▶ WORK TO BE COMPLETED
Repeat every line of the material below word for word, changing nothing.

# INPUT FOR THIS TASK start

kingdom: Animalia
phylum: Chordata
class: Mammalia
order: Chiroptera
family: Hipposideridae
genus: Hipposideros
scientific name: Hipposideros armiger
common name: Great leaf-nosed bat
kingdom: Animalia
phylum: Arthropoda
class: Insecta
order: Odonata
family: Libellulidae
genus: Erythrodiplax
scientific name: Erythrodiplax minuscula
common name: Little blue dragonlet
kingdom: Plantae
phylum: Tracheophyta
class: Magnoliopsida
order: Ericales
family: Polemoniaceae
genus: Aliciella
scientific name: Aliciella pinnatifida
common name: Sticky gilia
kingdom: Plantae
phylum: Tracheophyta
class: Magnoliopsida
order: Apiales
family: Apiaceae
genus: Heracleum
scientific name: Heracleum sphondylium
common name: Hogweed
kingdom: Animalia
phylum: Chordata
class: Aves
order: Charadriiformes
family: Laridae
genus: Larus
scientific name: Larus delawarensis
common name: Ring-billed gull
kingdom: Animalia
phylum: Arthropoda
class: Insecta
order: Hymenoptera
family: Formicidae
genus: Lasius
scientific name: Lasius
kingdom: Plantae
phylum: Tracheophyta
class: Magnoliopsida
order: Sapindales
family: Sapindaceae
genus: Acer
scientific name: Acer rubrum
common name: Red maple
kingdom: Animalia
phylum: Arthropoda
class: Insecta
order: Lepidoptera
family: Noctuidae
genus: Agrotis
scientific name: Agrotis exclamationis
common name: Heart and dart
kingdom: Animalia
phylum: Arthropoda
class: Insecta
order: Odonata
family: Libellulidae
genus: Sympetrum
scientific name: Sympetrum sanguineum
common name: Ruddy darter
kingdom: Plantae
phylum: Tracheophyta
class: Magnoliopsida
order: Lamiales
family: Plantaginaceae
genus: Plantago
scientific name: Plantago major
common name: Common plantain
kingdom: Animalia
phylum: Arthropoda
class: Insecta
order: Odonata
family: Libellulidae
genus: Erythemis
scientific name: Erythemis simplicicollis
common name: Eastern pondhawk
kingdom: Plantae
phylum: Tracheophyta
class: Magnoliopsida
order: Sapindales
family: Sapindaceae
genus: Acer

# INPUT FOR THIS TASK end

▶ WRITTEN ANSWER
kingdom: Animalia
phylum: Chordata
class: Mammalia
order: Chiroptera
family: Hipposideridae
genus: Hipposideros
scientific name: Hipposideros armiger
common name: Great leaf-nosed bat
kingdom: Animalia
phylum: Arthropoda
class: Insecta
order: Odonata
family: Libellulidae
genus: Erythrodiplax
scientific name: Erythrodiplax minuscula
common name: Little blue dragonlet
kingdom: Plantae
phylum: Tracheophyta
class: Magnoliopsida
order: Ericales
family: Polemoniaceae
genus: Aliciella
scientific name: Aliciella pinnatifida
common name: Sticky gilia
kingdom: Plantae
phylum: Tracheophyta
class: Magnoliopsida
order: Apiales
family: Apiaceae
genus: Heracleum
scientific name: Heracleum sphondylium
common name: Hogweed
kingdom: Animalia
phylum: Chordata
class: Aves
order: Charadriiformes
family: Laridae
genus: Larus
scientific name: Larus delawarensis
common name: Ring-billed gull
kingdom: Animalia
phylum: Arthropoda
class: Insecta
order: Hymenoptera
family: Formicidae
genus: Lasius
scientific name: Lasius
kingdom: Plantae
phylum: Tracheophyta
class: Magnoliopsida
order: Sapindales
family: Sapindaceae
genus: Acer
scientific name: Acer rubrum
common name: Red maple
kingdom: Animalia
phylum: Arthropoda
class: Insecta
order: Lepidoptera
family: Noctuidae
genus: Agrotis
scientific name: Agrotis exclamationis
common name: Heart and dart
kingdom: Animalia
phylum: Arthropoda
class: Insecta
order: Odonata
family: Libellulidae
genus: Sympetrum
scientific name: Sympetrum sanguineum
common name: Ruddy darter
kingdom: Plantae
phylum: Tracheophyta
class: Magnoliopsida
order: Lamiales
family: Plantaginaceae
genus: Plantago
scientific name: Plantago major
common name: Common plantain
kingdom: Animalia
phylum: Arthropoda
class: Insecta
order: Odonata
family: Libellulidae
genus: Erythemis
scientific name: Erythemis simplicicollis
common name: Eastern pondhawk
kingdom: Plantae
phylum: Tracheophyta
class: Magnoliopsida
order: Sapindales
family: Sapindaceae
genus: Acer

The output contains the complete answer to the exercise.